I have to start this with an up-front admission: I'm a grown man and I have retained my LEGO fascination from my childhood. As an adult fan of LEGO (AFOL, it's a thing, look it up!), one of my hobbies is to design, build, and propogate ideas through the near-endless realm of possiblities provided by LEGO bricks, and I look forward to sharing this with my kids someday.
An article I discovered while researching my topic for the first paper in this class definitely gave me pause and has caused me to reflect on LEGO's iconic products as well as other toys. In “Polluting our kids’ imagination”? Exploring the power of Lego in the discourse on sustainable mobility", Nils Stockmann and Antonia Graf dig into the links between the LEGO products and the connections they build in childrens' minds with regard to forms of transportation. In their study, they find that the automobile is by far the dominant form represented in terms of how LEGO minifigures get around their world. For example, among 83 sets that were marketed in 2019 in Germany for their study which represented real-world objects or places (as opposed to fictional ones), there were 19 cars, 13 trucks or other heavy vehicles, 6 motorcycles, and 10 other vehicles, while only two sets incorporated a bicycle or forms of public transportation like buses or trains. They further break down this study to assert that amongst LEGO sets, in addition to being the dominant form of transportation, cars and their drivers consistently play the role of heroes, many real-world auto companies have sets representing their vehicles, and more sustainable forms of human mobility are barely represented at all. They conclude with inferences on the real-world impacts of children playing with toys that are essentially biased in this way, stating that "toy (and related) companies and the performative act of playing have the potential to not only hinder and re-signify unsustainable forms of mobility, they also can contribute to the production of future-orientated imaginaries of sustainable mobility and other sectors as well." There's at least a silver lining in that even though unsustainble transportation methods are over-represented currently, a shift in this can be a vessel for change.

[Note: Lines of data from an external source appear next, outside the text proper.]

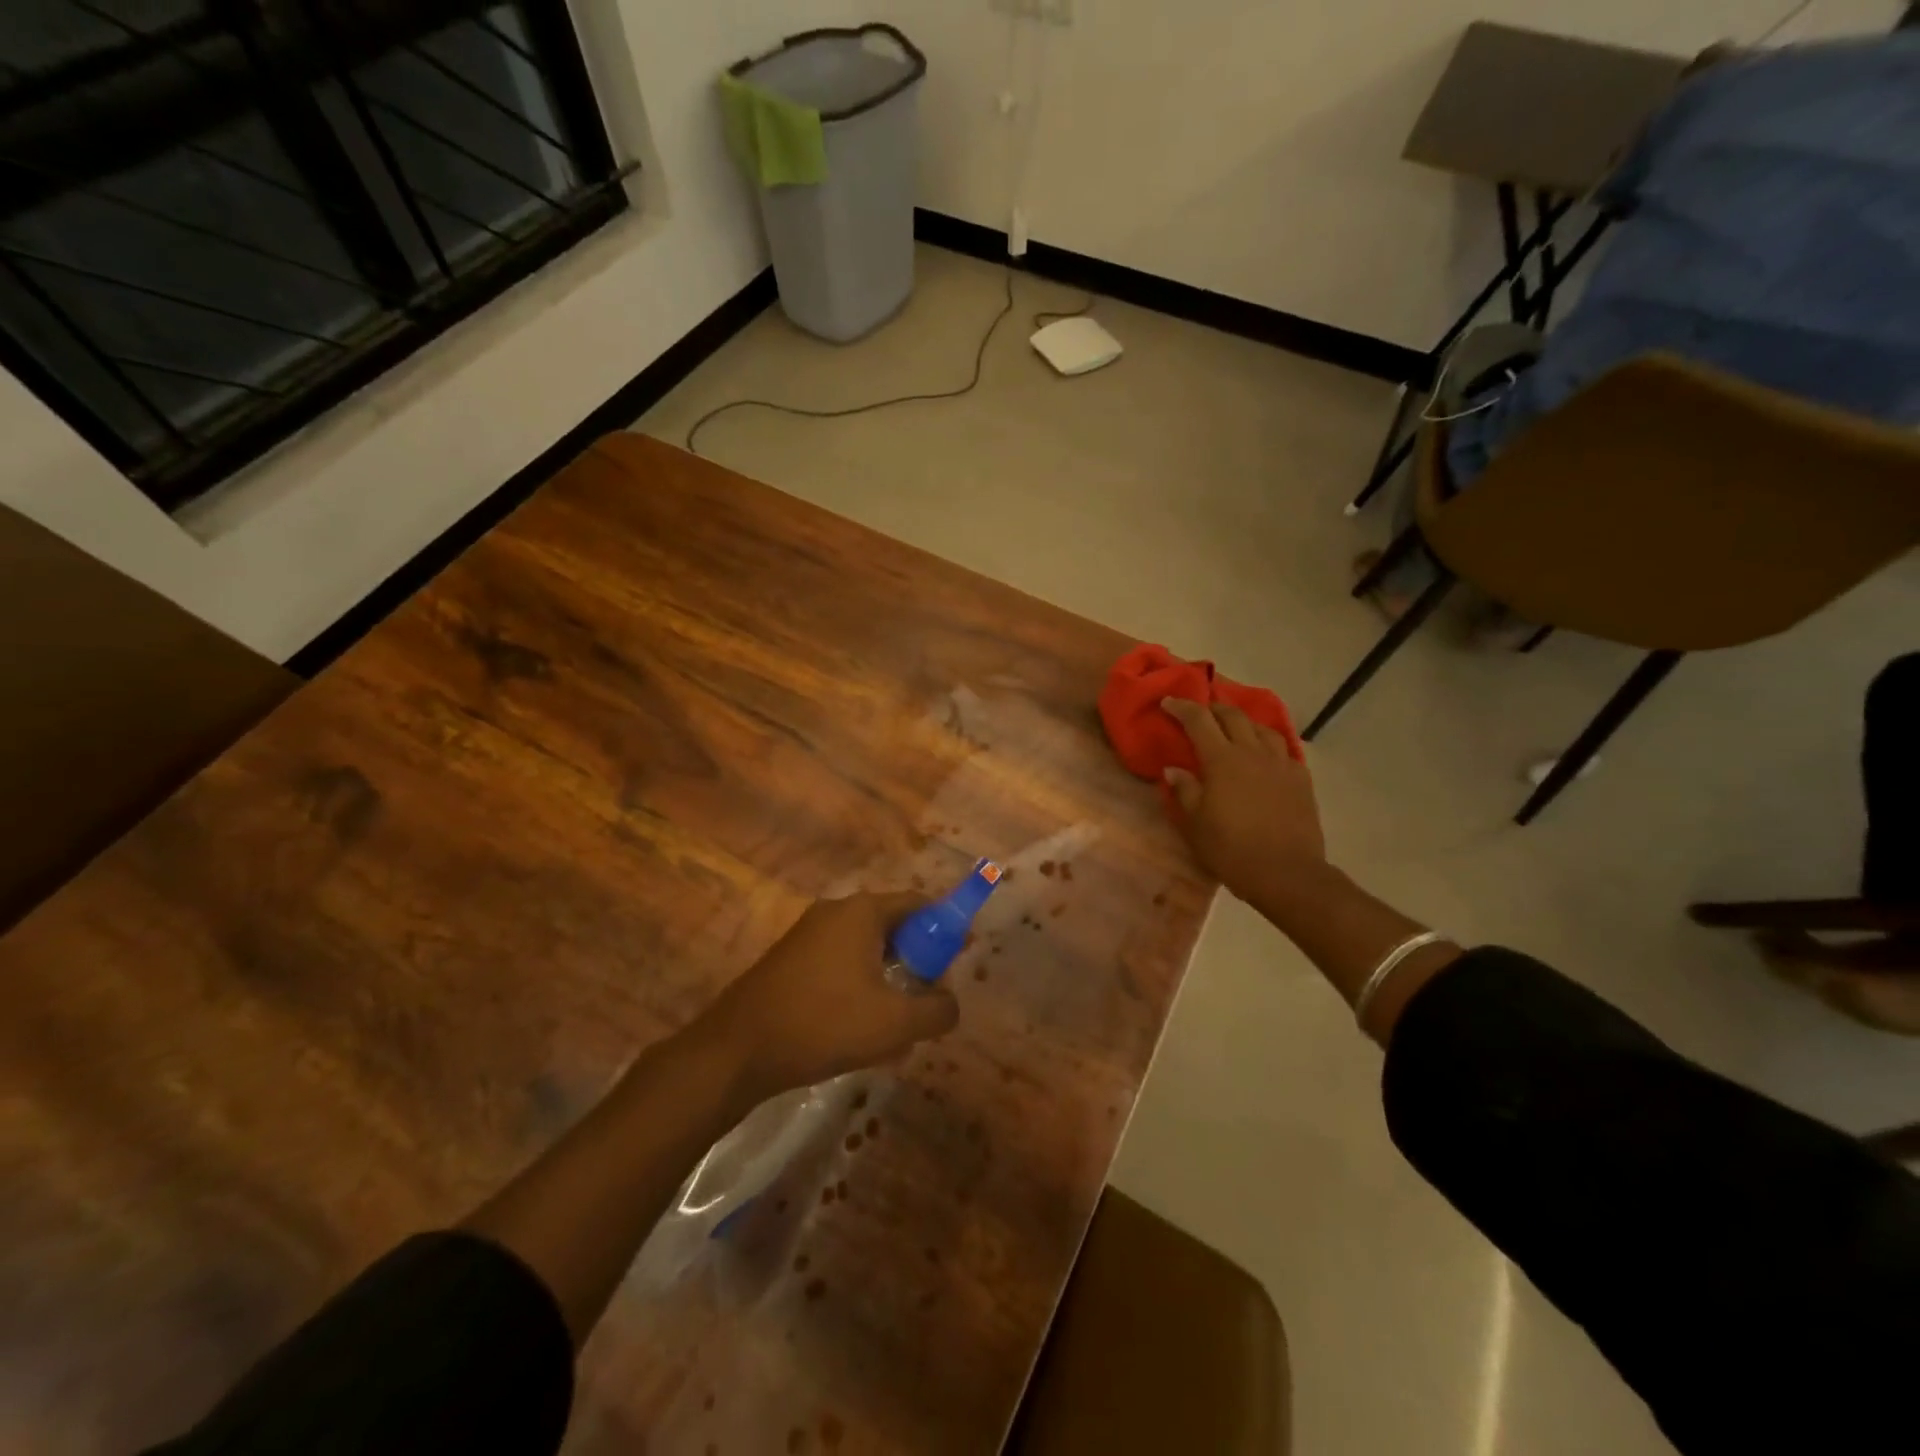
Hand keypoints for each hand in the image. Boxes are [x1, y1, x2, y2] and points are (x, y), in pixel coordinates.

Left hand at [700, 892, 959, 1102]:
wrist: (737, 1050)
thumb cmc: (823, 1023)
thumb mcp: (894, 1023)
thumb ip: (937, 1010)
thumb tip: (950, 1004)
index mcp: (862, 912)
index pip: (919, 903)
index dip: (946, 928)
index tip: (960, 958)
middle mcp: (835, 912)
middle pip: (893, 925)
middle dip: (918, 959)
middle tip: (930, 996)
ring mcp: (808, 934)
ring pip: (866, 948)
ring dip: (889, 978)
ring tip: (898, 1022)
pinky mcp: (790, 960)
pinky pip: (840, 963)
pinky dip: (860, 985)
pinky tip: (860, 1027)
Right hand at [1160, 697, 1324, 903]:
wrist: (1287, 873)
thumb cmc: (1231, 850)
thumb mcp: (1195, 824)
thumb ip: (1184, 791)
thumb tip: (1174, 769)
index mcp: (1222, 760)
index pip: (1198, 721)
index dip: (1182, 708)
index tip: (1169, 702)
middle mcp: (1252, 753)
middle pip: (1233, 716)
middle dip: (1214, 708)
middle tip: (1200, 711)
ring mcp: (1281, 764)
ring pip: (1262, 729)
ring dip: (1243, 722)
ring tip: (1234, 728)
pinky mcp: (1301, 779)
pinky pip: (1283, 750)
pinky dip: (1267, 745)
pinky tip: (1264, 756)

Taking their study and conclusions beyond just LEGO seems, at least anecdotally, to also accurately represent toys as a whole in the modern world. A walk through any toy aisle would show very strong automobile presence, and this seems to span ages from babies to teenagers. This emphasis on cars, which permates so much of this space that it seems unavoidable, leaves sustainable forms of transportation relegated to the role of “the boring and unnormal other," as put by Stockmann and Graf. While I find it hard to envision sweeping changes happening to address something like this, I think it's certainly worthwhile to study more and find ways to subtly influence; with the path the world seems to be on, every lever for change must be found and implemented for us to make overarching strides towards sustainble living as a species.